Homily given by Fr. Dick Hadel, SJ for the Mass celebrated in honor of the Jubilarians of Jesuit Hall
October 11, 2022

Fr. Richard Hadel, SJ

I stand before you today to speak not only for myself but also on behalf of all the jubilarians of the St. Louis area.

I consider it a great honor to be invited to reflect on our lives in the Society. Any one of these men could be up here instead of me. But here I am and so I would like to take this opportunity to reflect prayerfully on the life I know best, my own. I will attempt to do so as if I am praying the “contemplatio ad amorem” – the final and perduring exercise of St. Ignatius’ spiritual exercises. I will try to become aware of God’s active love in every moment of my 87 years. It is like the daily examen; while the examen focuses on only one day, the contemplatio focuses one’s entire life

If someone were to ask me what a Jesuit is all about, I would answer that a Jesuit’s job, in its simplest terms, is to help others make the contemplation on God’s love for them in their own lives.

The first moment of importance in my own life – apart from birth itself – was my baptism. at the age of two weeks, I was carried to St. Francis Xavier Church in Kansas City and was baptized by Fr. Thomas Jefferson Smith, SJ, on the feast of the birthday of the Blessed Virgin Mary.

On that day, the Lord made a covenant with me and I with him. We promised each other to be faithful forever – the Lord to me and I to the Lord. In baptism I was immersed into Christ, into his life and into his death, ritually going down for the third time, and rising with him by coming up out of the water. Christ’ life and mine henceforth were inextricably intertwined.

As a child of four, I was usually seated next to my dad in the pew at Mass. I had no understanding of what was going on up on the altar, but I would watch my dad’s face and see that it was really important to him. And so, it became important to me as well. God was at work in me through my dad.

In fourth grade several events of note occurred. First, I was confirmed. I was able to speak for myself and take ownership of the baptismal covenant, at which my godparents spoke on my behalf.

Secondly, one day during that year, a Dominican priest came to talk to us about religious vocations. When he finished his pitch, I raised my hand and asked, “Where do you go to become a Jesuit?” To this day I ask myself where that came from. Was someone – Someone spelled with a capital ‘S’ – putting words into my mouth?

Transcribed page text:
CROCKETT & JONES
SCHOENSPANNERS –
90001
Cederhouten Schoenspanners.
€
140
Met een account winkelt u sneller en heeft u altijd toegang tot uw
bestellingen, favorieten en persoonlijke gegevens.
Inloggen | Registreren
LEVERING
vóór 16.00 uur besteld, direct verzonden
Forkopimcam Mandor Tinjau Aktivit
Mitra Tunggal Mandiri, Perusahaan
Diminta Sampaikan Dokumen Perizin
* * *
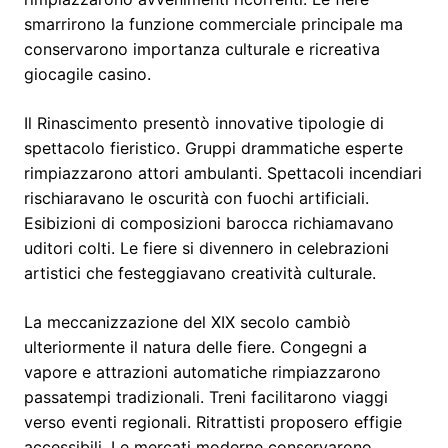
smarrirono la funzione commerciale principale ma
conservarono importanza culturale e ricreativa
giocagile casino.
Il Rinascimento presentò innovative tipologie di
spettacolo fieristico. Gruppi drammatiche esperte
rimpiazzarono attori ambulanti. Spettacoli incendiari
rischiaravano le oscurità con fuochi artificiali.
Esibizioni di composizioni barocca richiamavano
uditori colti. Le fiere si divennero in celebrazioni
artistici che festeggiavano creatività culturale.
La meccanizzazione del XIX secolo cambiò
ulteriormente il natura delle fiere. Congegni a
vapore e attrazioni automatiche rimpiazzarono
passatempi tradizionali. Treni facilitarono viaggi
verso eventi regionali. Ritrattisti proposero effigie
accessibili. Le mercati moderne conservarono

> Activity A
Please decide whether each statement agrees with the homily, answering yes or no and quoting the words of the homily that settle it: (i) The speaker was baptized at St. Francis Xavier Church in Kansas City. (ii) The speaker was confirmed in fifth grade. (iii) A Jesuit priest came to the speaker's class to talk about religious vocations.
> Activity B
Write out the part of the homily that opens with the words containing "The first moment" and closes with "were inextricably intertwined.", and replace "Kansas City" with "St. Louis".

> Result A
(i) Yes: "I was carried to St. Francis Xavier Church in Kansas City"
(ii) No: "In fourth grade several events of note occurred. First, I was confirmed."
(iii) No: "a Dominican priest came to talk to us about religious vocations"

> Result B
The first moment of importance in my own life – apart from birth itself – was my baptism. at the age of two weeks, I was carried to St. Francis Xavier Church in St. Louis and was baptized by Fr. Thomas Jefferson Smith, SJ, on the feast of the birthday of the Blessed Virgin Mary.

On that day, the Lord made a covenant with me and I with him. We promised each other to be faithful forever – the Lord to me and I to the Lord. In baptism I was immersed into Christ, into his life and into his death, ritually going down for the third time, and rising with him by coming up out of the water. Christ’ life and mine henceforth were inextricably intertwined.